请将下面这段关于HBase的节选中，从含有“列族在创建表的时候声明，一个”的词句开始、到“HBase中有两张特殊的Table，-ROOT-和.META.”结束的部分重新写出，并把其中的“列族”替换为“列簇”。

**节选:**
-- -- --

HBase

最新推荐文章于 2024-09-25 22:35:39 发布

gamedev˚

最新推荐文章于 2024-09-25 22:35:39 发布

阅读量326

点赞数

分类专栏：【大数据】➣ Hbase 文章标签： hbase hadoop 分布式存储

欢迎转载，注明作者和出处就好！如果有任何问题或文章存在明显的谬误，请留言说明原因谢谢，我也可以知道原因，不断进步！

本文链接：https://blog.csdn.net/coder__cs/article/details/78546191

版权

【大数据】➣ Hbase 专栏收录该内容

1 篇文章 0 订阅

订阅专栏

HBase简介

HBase – Hadoop Database，是一个高可靠性、高性能、面向列、可伸缩的分布式存储系统，利用HBase技术可在廉价PC Server上搭建起大规模结构化存储集群。HBase利用Hadoop HDFS作为其文件存储系统，利用Hadoop MapReduce来处理HBase中的海量数据，利用Zookeeper作为协调工具。

这里写图片描述

主键：Row Key

主键是用来检索记录的主键，访问hbase table中的行，只有三种方式
1. 通过单个row key访问
2. 通过row key的range
3. 全表扫描

列族：Column Family

列族在创建表的时候声明，一个列族可以包含多个列，列中的数据都是以二进制形式存在，没有数据类型。

时间戳：timestamp

HBase中通过row和columns确定的为一个存贮单元称为cell。每个 cell都保存着同一份数据的多个版本。版本通过时间戳来索引

HBASE基础知识

表结构

HBase中有两张特殊的Table，-ROOT-和.META.

-- -- --

**所给信息:**
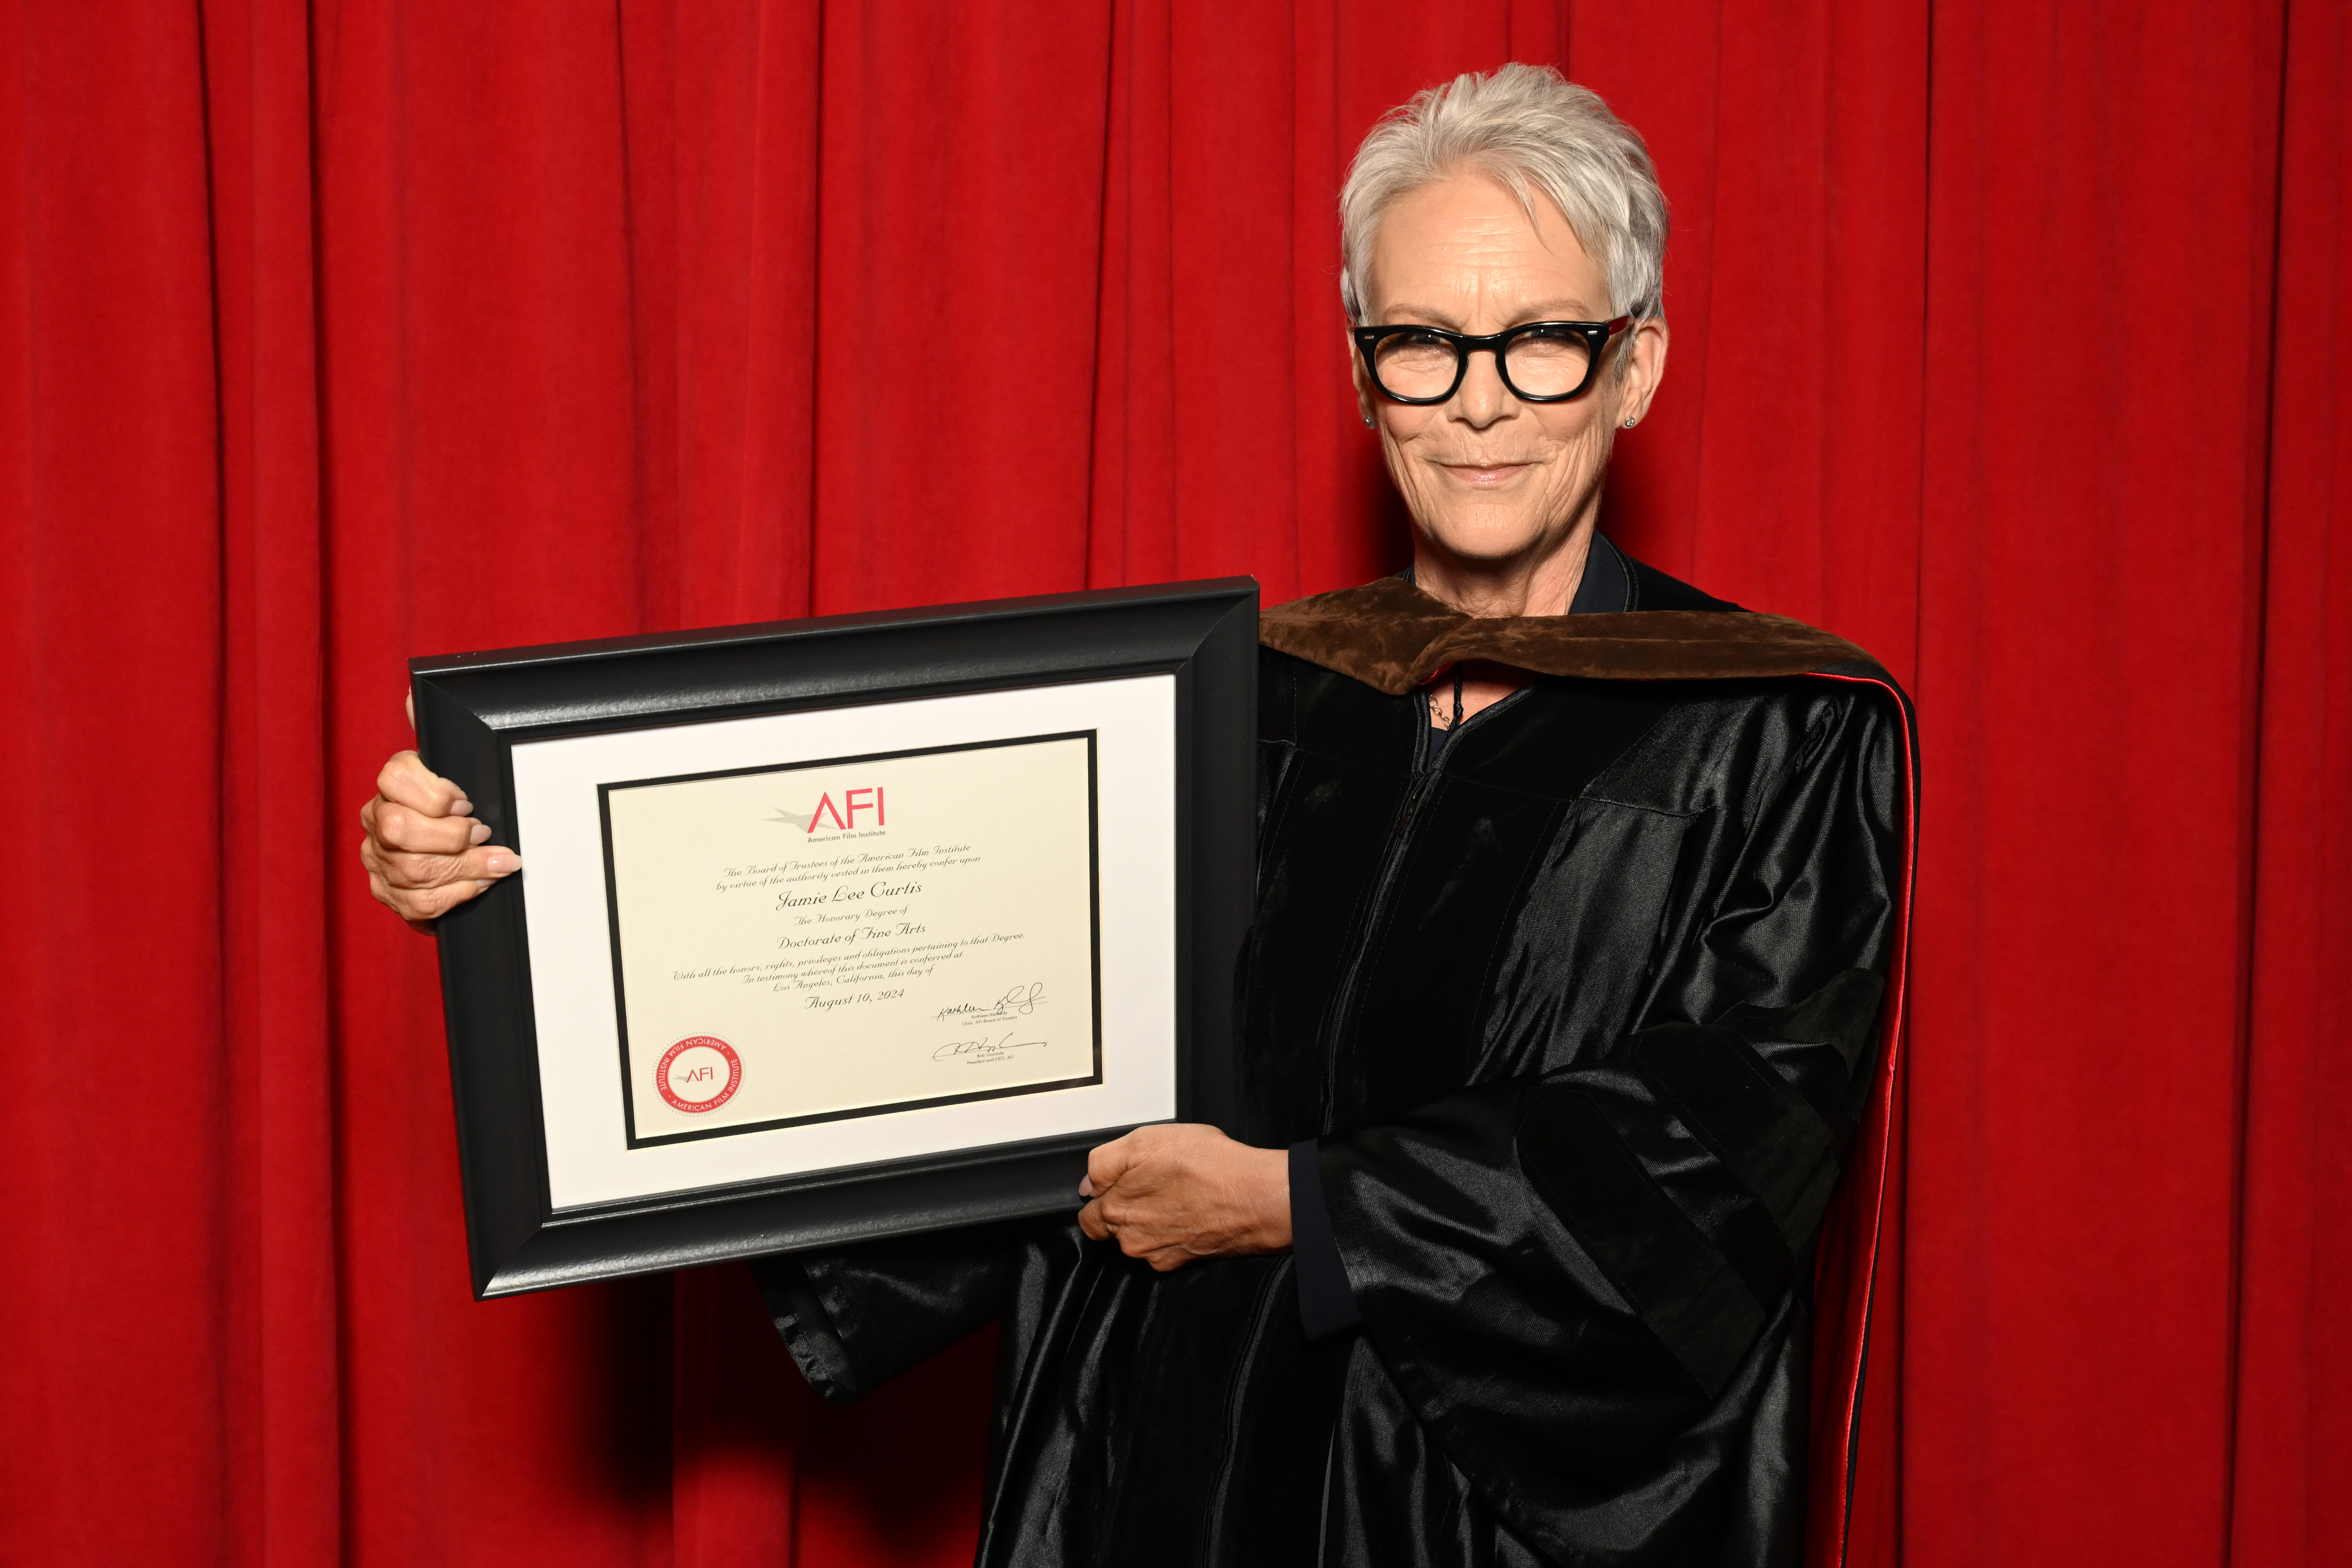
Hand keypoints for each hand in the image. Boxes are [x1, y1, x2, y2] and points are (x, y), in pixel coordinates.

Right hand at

-- -- --

**作答区:**
列簇在创建表的时候声明，一个列簇可以包含多个列，列中的数据都是以二进制形式存在，没有数据类型。

时间戳：timestamp

HBase中通过row和columns确定的为一个存贮单元称为cell。每个 cell都保存着同一份数据的多个版本。版本通过时间戳来索引

HBASE基础知识

表结构

HBase中有两张特殊的Table，-ROOT-和.META.